» **INPUT**:
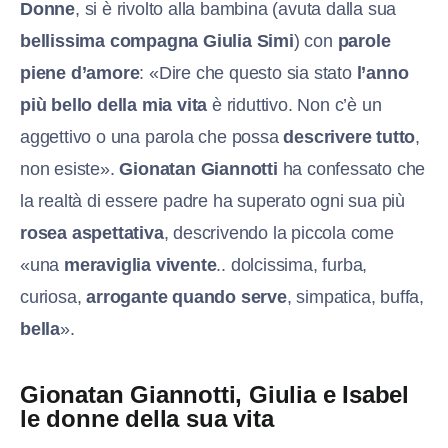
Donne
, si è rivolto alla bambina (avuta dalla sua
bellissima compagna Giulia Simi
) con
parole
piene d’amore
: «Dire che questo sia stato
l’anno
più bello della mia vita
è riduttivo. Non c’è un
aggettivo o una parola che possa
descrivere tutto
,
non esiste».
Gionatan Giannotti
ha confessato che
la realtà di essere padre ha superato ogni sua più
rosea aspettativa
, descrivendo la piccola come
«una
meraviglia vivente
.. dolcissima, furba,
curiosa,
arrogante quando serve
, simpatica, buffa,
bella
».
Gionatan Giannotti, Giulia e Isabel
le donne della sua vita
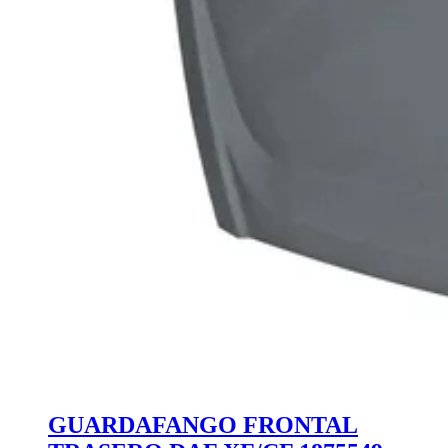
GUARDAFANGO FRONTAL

» **YOUR ASSIGNMENT**: Restate each line of the material word for word, skipping any picture.

» **ANSWER TO THIS TASK**:
Donne
, si è rivolto alla bambina (avuta dalla sua
bellissima compagna Giulia Simi
) con
parole
piene d’amore
: «Dire che questo sia stato
l’anno
più bello della mia vita
è riduttivo. Non c’è un
aggettivo o una parola che possa
descrivere tutto
,
non esiste».
Gionatan Giannotti
ha confessato che
la realtà di essere padre ha superato ogni sua più
rosea aspettativa
, descrivendo la piccola come
«una
meraviglia vivente
.. dolcissima, furba,
curiosa,
arrogante quando serve
, simpatica, buffa,
bella
».
Gionatan Giannotti, Giulia e Isabel
le donne della sua vita
GUARDAFANGO FRONTAL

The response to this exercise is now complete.